Material for the task -
((
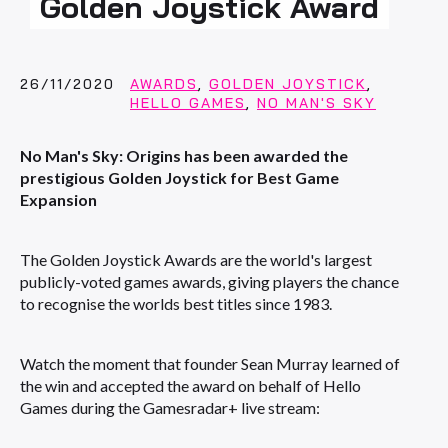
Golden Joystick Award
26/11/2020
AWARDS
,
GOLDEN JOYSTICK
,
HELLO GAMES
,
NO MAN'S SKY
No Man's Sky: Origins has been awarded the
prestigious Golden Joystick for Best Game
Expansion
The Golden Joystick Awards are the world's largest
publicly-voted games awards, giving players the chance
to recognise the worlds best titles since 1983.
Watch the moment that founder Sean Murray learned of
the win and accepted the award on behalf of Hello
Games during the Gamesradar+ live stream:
))
((
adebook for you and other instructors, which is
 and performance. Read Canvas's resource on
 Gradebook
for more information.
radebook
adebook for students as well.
))
((
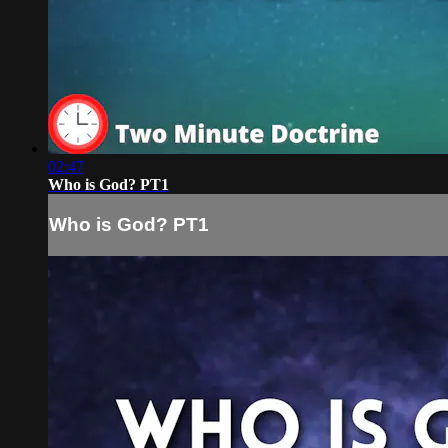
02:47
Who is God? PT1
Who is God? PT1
))
What the task asks -
Look above for the line with "adebook for you" and the line with "adebook for students as well.". Retype those two lines and every line between them exactly, adding nothing.

Exercise result -
adebook for you and other instructors, which is
 and performance. Read Canvas's resource on
 Gradebook
for more information.
radebook
adebook for students as well.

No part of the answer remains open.